Do male and female cowbirds see their world differently? Implications for sex differences in the sensory system of an avian brood parasite.

BACKGROUND: Male and female avian brood parasites are subject to different selection pressures: males compete for mates but do not provide parental care or territories and only females locate hosts to lay eggs. This sex difference may affect brain architecture in some avian brood parasites, but relatively little is known about their sensory systems and behaviors used to obtain sensory information. Our goal was to study the visual resolution and visual information gathering behavior (i.e., scanning) of brown-headed cowbirds. METHODOLOGY/PRINCIPAL FINDINGS: We measured the density of single cone photoreceptors, associated with chromatic vision, and double cone photoreceptors, associated with motion detection and achromatic vision. We also measured head movement rates, as indicators of visual information gathering behavior, when exposed to an object.
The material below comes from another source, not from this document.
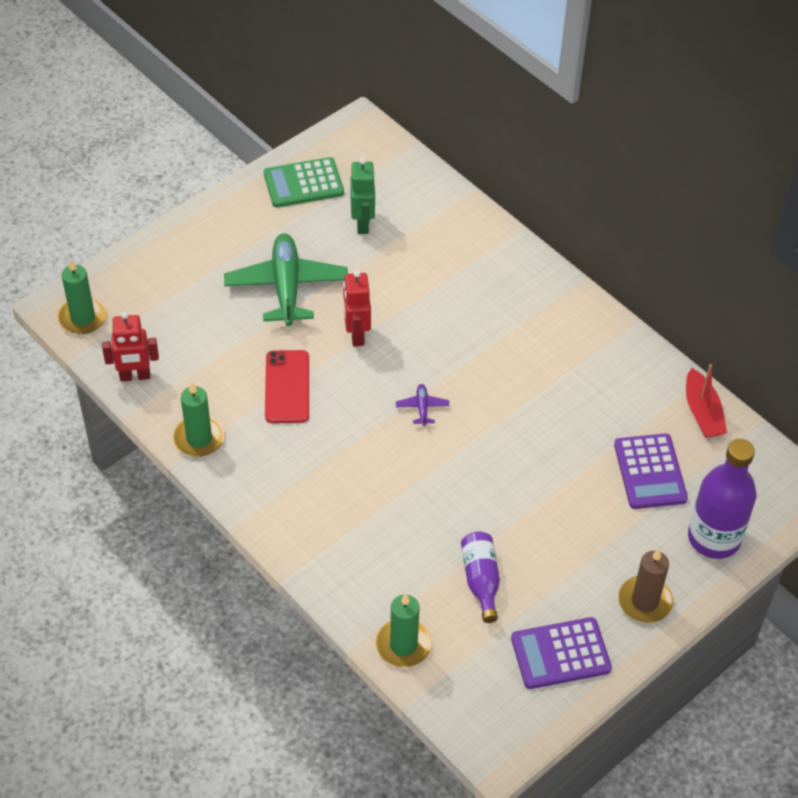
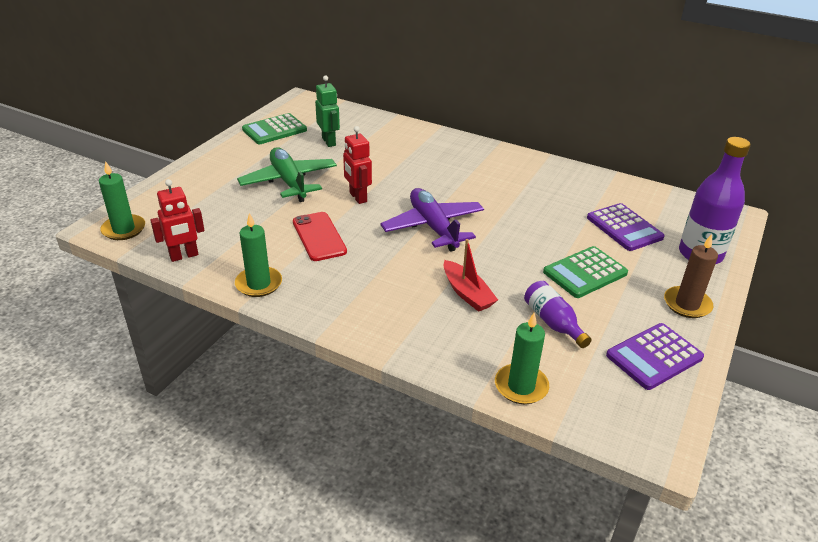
camera: 20 degrees left, 15 degrees down
(422, 408) = (433, 227): purple plane -> purple plane, size x2.43
(558, 525) = (585, 273): none -> green calculator
(702, 412) = (631, 190): red boat -> red boat (467, 293)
We found that females had significantly lower density of single and double cones than males around the fovea and in the periphery of the retina. Additionally, females had significantly higher head-movement rates than males. CONCLUSIONS: Overall, we suggest that female cowbirds have lower chromatic and achromatic visual resolution than males (without sex differences in visual contrast perception). Females might compensate for the lower visual resolution by gazing alternatively with both foveae in quicker succession than males, increasing their head movement rates. However, other physiological factors may have influenced the behavioral differences observed. Our results bring up relevant questions about the sensory basis of sex differences in behavior. One possibility is that female and male cowbirds differentially allocate costly sensory resources, as a recent study found that females actually have greater auditory resolution than males.